◆ **Exercise aim**: The response should consist of the records that follow, repeated exactly.

(Beginning of Input)

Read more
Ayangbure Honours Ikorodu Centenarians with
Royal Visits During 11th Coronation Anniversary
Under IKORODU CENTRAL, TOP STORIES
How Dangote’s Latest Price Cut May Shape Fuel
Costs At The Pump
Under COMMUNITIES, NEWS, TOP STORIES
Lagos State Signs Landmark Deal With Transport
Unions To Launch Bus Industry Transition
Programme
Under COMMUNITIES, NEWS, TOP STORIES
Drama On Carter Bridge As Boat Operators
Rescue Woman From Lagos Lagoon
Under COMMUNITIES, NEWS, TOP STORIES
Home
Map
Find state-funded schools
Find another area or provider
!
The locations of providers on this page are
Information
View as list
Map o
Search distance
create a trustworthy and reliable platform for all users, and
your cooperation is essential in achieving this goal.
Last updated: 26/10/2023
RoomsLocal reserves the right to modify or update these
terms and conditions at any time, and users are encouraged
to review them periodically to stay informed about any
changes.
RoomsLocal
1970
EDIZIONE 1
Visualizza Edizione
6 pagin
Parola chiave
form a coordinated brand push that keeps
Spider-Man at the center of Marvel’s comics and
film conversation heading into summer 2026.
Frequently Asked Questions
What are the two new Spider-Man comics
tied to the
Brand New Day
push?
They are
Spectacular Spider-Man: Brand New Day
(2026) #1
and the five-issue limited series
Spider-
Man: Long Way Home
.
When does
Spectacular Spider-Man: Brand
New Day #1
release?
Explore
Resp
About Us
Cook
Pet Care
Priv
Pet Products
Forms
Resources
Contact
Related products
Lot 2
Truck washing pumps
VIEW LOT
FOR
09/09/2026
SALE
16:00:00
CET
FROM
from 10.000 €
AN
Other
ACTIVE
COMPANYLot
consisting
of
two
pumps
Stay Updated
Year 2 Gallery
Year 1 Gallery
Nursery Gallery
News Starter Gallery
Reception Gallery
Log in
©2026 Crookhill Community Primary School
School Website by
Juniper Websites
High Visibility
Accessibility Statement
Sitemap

(End of Input)

◆ **Exercise output**:
Read more
Ayangbure Honours Ikorodu Centenarians with
Royal Visits During 11th Coronation Anniversary
Under IKORODU CENTRAL, TOP STORIES
How Dangote’s Latest Price Cut May Shape Fuel
Costs At The Pump
Under COMMUNITIES, NEWS, TOP STORIES
Lagos State Signs Landmark Deal With Transport
Unions To Launch Bus Industry Transition
Programme
Under COMMUNITIES, NEWS, TOP STORIES
Drama On Carter Bridge As Boat Operators
Rescue Woman From Lagos Lagoon
Under COMMUNITIES, NEWS, TOP STORIES
Home
Map
Find state-funded schools
Find another area or provider
!
The locations of providers on this page are
Information
View as list
Map o
Search distance
create a trustworthy and reliable platform for all users, and
your cooperation is essential in achieving this goal.
Last updated: 26/10/2023
RoomsLocal reserves the right to modify or update these
terms and conditions at any time, and users are encouraged
to review them periodically to stay informed about any
changes.
RoomsLocal
1970
EDIZIONE 1
Visualizza Edizione
6 pagin
Parola chiave
form a coordinated brand push that keeps
Spider-Man at the center of Marvel’s comics and
film conversation heading into summer 2026.
Frequently Asked Questions
What are the two new Spider-Man comics
tied to the
Brand New Day
push?
They are
Spectacular Spider-Man: Brand New Day
(2026) #1
and the five-issue limited series
Spider-
Man: Long Way Home
.
When does
Spectacular Spider-Man: Brand
New Day #1
release?
Explore
Resp
About Us
Cook
Pet Care
Priv
Pet Products
Forms
Resources
Contact
Related products
Lot 2
Truck washing pumps
VIEW LOT
FOR
09/09/2026
SALE
16:00:00
CET
FROM
from 10.000 €
AN
Other
ACTIVE
COMPANYLot
consisting
of
two
pumps
Stay Updated
Year 2 Gallery
Year 1 Gallery
Nursery Gallery
News Starter Gallery
Reception Gallery
Log in
©2026 Crookhill Community Primary School
School Website by
Juniper Websites
High Visibility
Accessibility Statement
Sitemap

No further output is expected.